WHAT TO PRODUCE — Some of the lines below need repeating. Reproduce exactly those between the lines holding "When the Declaration(s)" and "5 A submitted", inclusive.

RECORDS PROVIDED —
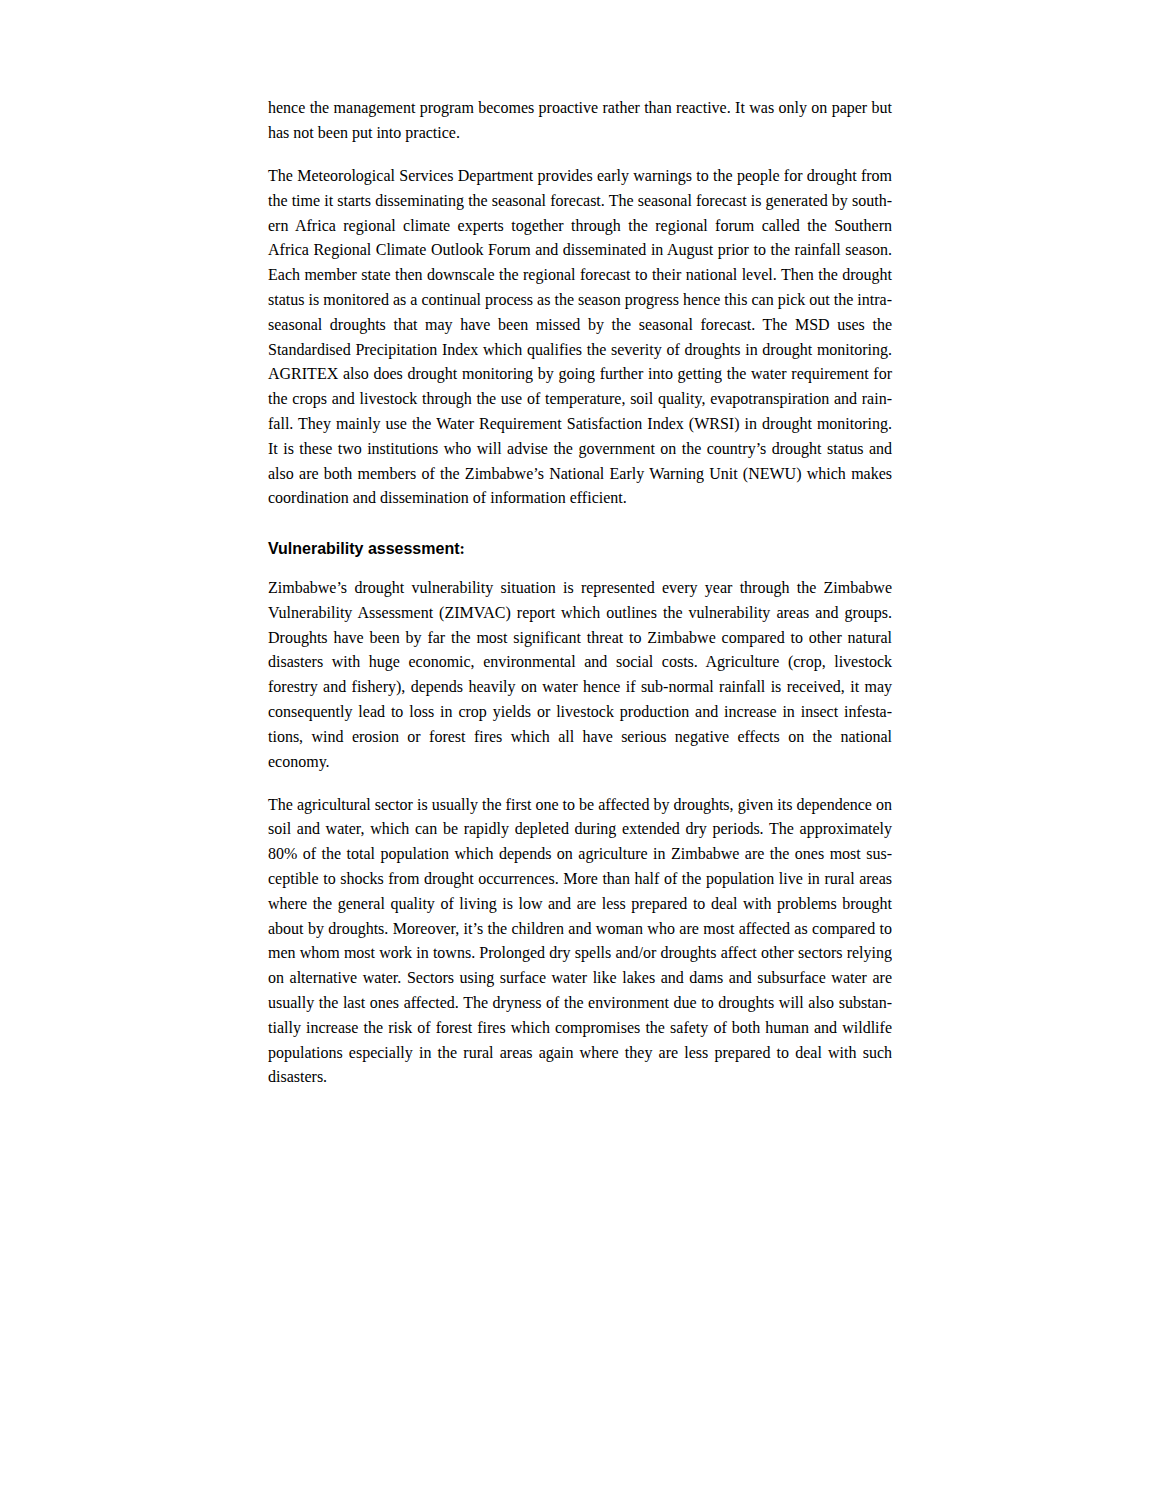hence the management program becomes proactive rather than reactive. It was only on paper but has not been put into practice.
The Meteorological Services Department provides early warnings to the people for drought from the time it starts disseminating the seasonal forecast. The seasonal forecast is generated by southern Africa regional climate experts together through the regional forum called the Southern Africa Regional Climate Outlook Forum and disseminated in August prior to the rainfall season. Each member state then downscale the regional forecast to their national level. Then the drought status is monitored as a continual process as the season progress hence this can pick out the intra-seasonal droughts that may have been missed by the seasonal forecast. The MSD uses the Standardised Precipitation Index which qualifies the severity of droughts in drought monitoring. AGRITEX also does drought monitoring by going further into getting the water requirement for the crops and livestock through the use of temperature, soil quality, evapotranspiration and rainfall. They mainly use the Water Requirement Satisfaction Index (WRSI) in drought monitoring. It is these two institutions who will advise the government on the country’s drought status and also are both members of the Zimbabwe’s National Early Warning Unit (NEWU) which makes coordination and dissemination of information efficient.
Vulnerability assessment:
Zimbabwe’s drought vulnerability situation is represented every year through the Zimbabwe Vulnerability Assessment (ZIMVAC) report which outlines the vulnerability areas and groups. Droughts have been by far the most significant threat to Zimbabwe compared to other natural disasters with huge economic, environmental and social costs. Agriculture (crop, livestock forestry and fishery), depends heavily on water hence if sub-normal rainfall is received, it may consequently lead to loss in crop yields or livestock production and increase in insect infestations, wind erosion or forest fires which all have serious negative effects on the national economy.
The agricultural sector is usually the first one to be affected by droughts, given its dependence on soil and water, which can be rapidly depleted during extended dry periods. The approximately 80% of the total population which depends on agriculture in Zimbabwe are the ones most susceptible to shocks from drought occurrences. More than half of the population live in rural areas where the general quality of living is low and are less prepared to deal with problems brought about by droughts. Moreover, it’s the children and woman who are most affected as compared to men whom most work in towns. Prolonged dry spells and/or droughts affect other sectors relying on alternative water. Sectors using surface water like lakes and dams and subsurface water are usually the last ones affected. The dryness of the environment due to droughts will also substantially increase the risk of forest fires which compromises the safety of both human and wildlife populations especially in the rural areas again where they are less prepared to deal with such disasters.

--

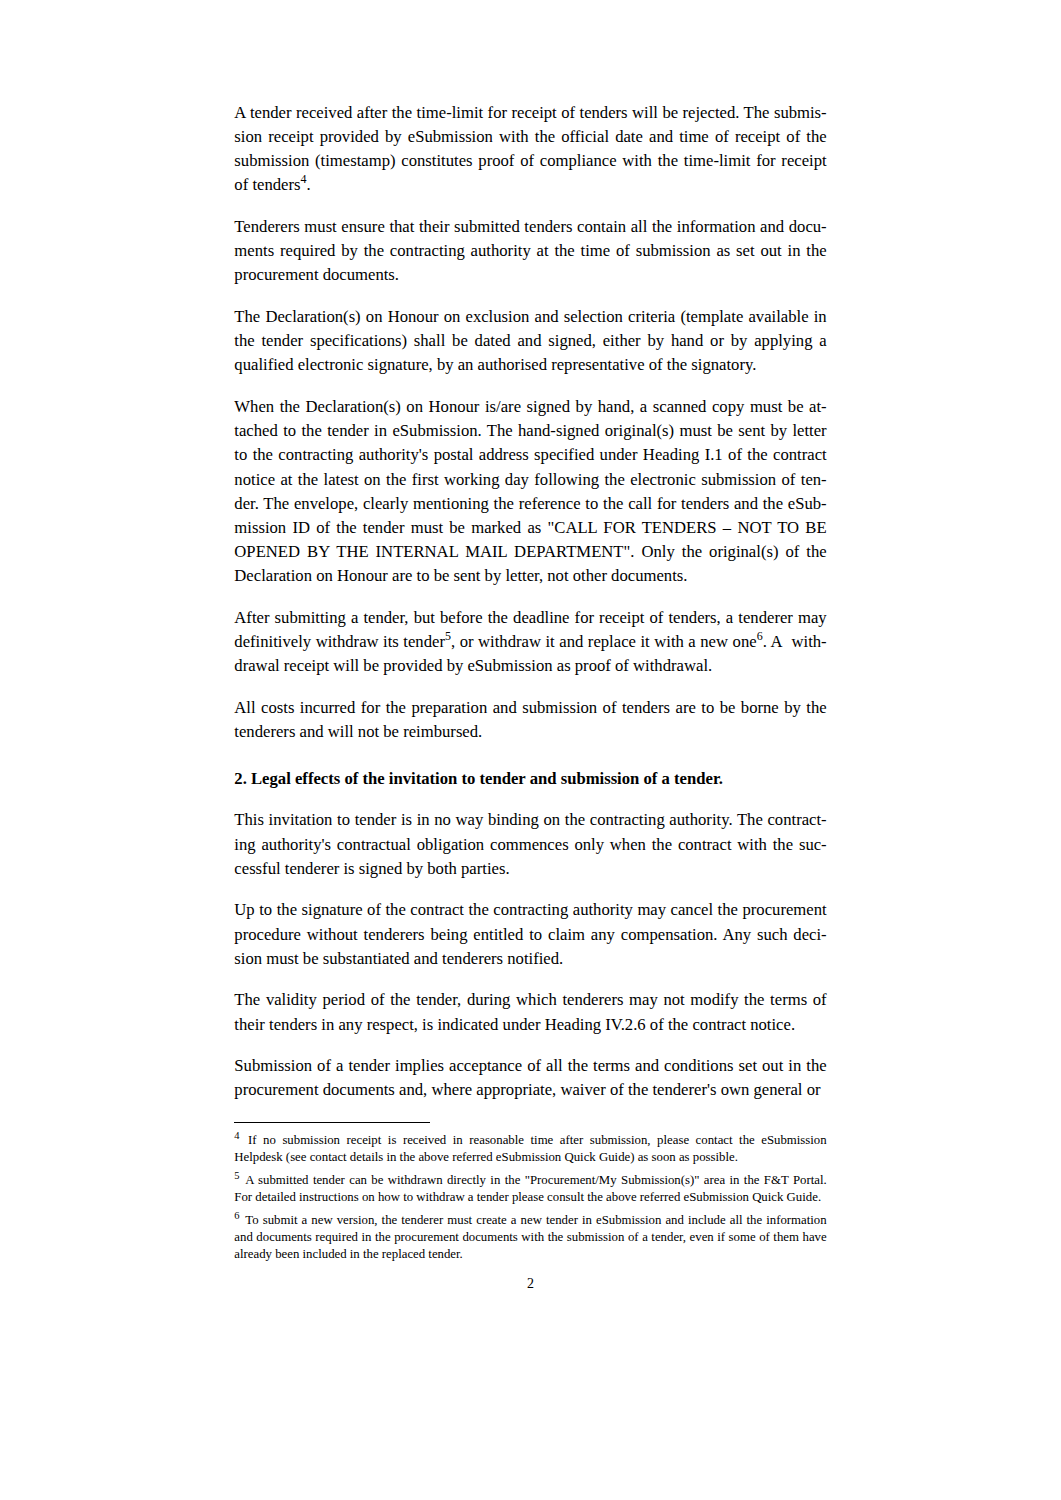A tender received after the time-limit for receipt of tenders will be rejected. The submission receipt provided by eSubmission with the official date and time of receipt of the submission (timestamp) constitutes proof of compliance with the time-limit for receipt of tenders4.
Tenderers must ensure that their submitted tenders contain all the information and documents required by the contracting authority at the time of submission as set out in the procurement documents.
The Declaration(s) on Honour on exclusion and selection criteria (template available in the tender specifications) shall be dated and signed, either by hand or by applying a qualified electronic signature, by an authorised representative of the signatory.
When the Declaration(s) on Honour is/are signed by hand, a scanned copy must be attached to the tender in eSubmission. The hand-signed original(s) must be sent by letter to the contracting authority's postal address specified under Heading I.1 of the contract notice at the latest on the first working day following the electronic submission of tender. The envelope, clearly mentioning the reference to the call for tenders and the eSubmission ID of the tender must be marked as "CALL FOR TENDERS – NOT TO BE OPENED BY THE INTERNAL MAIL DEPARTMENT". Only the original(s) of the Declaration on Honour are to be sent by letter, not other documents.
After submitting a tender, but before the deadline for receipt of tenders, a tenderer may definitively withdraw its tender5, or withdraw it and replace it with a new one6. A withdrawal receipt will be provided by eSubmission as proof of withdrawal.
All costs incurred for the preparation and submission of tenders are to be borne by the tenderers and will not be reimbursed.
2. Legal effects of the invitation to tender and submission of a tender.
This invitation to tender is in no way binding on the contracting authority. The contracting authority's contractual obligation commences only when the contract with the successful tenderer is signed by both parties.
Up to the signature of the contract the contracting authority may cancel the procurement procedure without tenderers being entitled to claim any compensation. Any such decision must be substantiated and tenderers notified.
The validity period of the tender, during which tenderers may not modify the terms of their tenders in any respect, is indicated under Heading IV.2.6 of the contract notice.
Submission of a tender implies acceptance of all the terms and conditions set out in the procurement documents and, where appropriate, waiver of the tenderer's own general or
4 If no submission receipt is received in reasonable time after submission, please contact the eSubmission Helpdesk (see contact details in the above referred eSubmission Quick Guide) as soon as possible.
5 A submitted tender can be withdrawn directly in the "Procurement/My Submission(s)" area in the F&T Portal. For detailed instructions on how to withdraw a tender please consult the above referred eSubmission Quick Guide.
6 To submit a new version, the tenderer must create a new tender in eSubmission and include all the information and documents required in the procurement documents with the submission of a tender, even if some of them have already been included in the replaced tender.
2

RESPONSE AREA —
When the Declaration(s) on Honour is/are signed by hand, a scanned copy must be attached to the tender in eSubmission. The hand-signed original(s) must be sent by letter to the contracting authority's postal address specified under Heading I.1 of the contract notice at the latest on the first working day following the electronic submission of tender. The envelope, clearly mentioning the reference to the call for tenders and the eSubmission ID of the tender must be marked as "CALL FOR TENDERS – NOT TO BE OPENED BY THE INTERNAL MAIL DEPARTMENT". Only the original(s) of the Declaration on Honour are to be sent by letter, not other documents.
After submitting a tender, but before the deadline for receipt of tenders, a tenderer may definitively withdraw its tender5, or withdraw it and replace it with a new one6. A withdrawal receipt will be provided by eSubmission as proof of withdrawal.
All costs incurred for the preparation and submission of tenders are to be borne by the tenderers and will not be reimbursed.
2. Legal effects of the invitation to tender and submission of a tender.
This invitation to tender is in no way binding on the contracting authority. The contracting authority's contractual obligation commences only when the contract with the successful tenderer is signed by both parties.
Up to the signature of the contract the contracting authority may cancel the procurement procedure without tenderers being entitled to claim any compensation. Any such decision must be substantiated and tenderers notified.
The validity period of the tender, during which tenderers may not modify the terms of their tenders in any respect, is indicated under Heading IV.2.6 of the contract notice.
Submission of a tender implies acceptance of all the terms and conditions set out in the procurement documents and, where appropriate, waiver of the tenderer's own general or
4 If no submission receipt is received in reasonable time after submission, please contact the eSubmission Helpdesk (see contact details in the above referred eSubmission Quick Guide) as soon as possible.
5 A submitted tender can be withdrawn directly in the "Procurement/My Submission(s)" area in the F&T Portal. For detailed instructions on how to withdraw a tender please consult the above referred eSubmission Quick Guide.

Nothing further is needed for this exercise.